Your assignment:
The records below must be copied in full; omit the images.
• • • • •
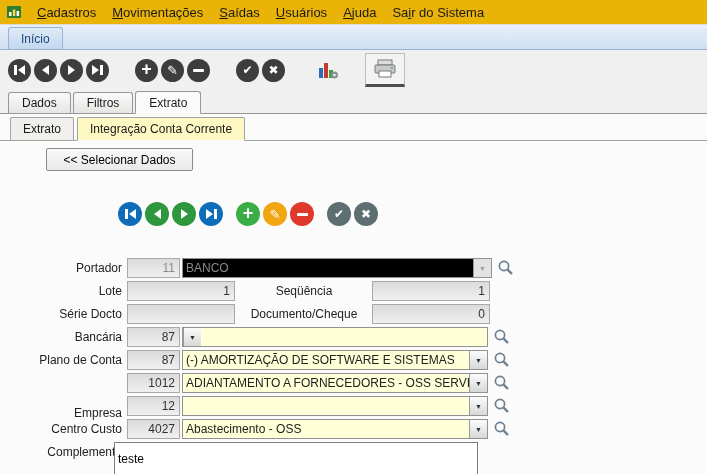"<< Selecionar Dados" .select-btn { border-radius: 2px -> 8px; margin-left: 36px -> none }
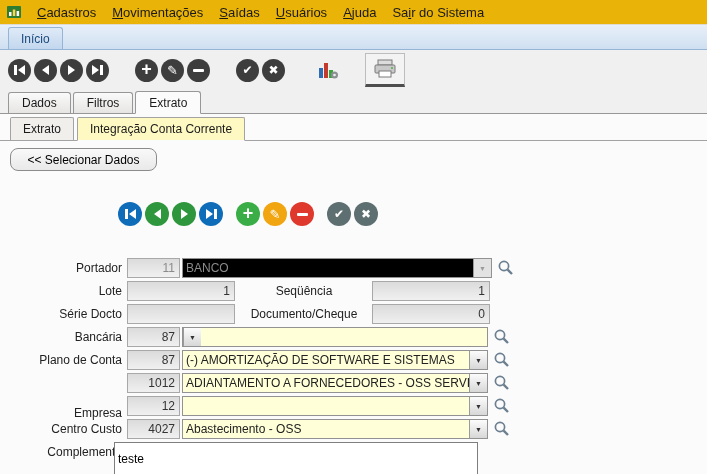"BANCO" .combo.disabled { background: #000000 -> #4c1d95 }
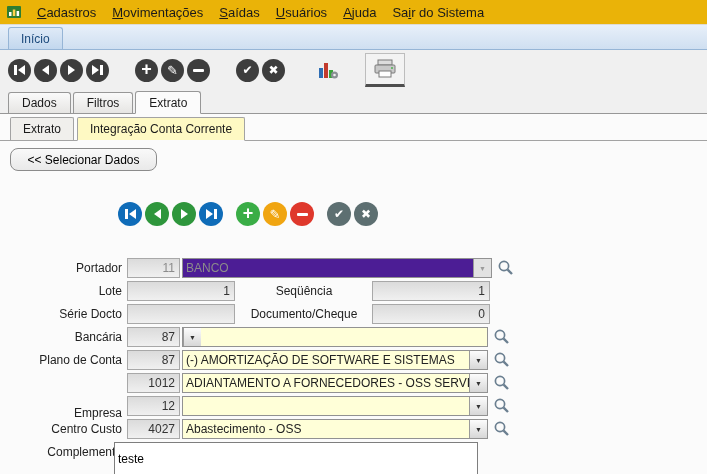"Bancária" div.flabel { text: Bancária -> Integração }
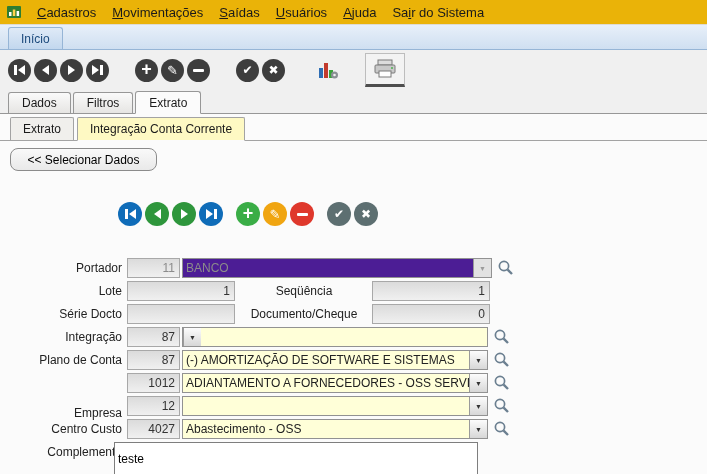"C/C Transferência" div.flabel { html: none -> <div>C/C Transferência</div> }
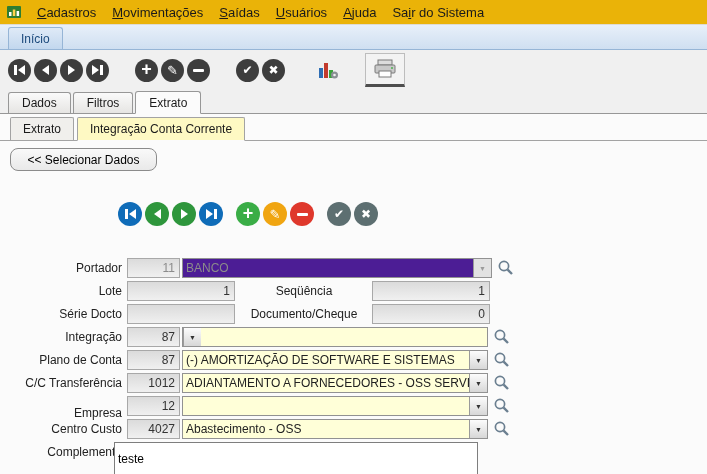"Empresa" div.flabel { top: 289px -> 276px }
• • • • •
Exercise result:
"<< Selecionar Dados" .select-btn { border-radius: 2px -> 8px; margin-left: 36px -> none }
"BANCO" .combo.disabled { background: #000000 -> #4c1d95 }
"Bancária" div.flabel { text: Bancária -> Integração }
"C/C Transferência" div.flabel { html: none -> <div>C/C Transferência</div> }
"Empresa" div.flabel { top: 289px -> 276px }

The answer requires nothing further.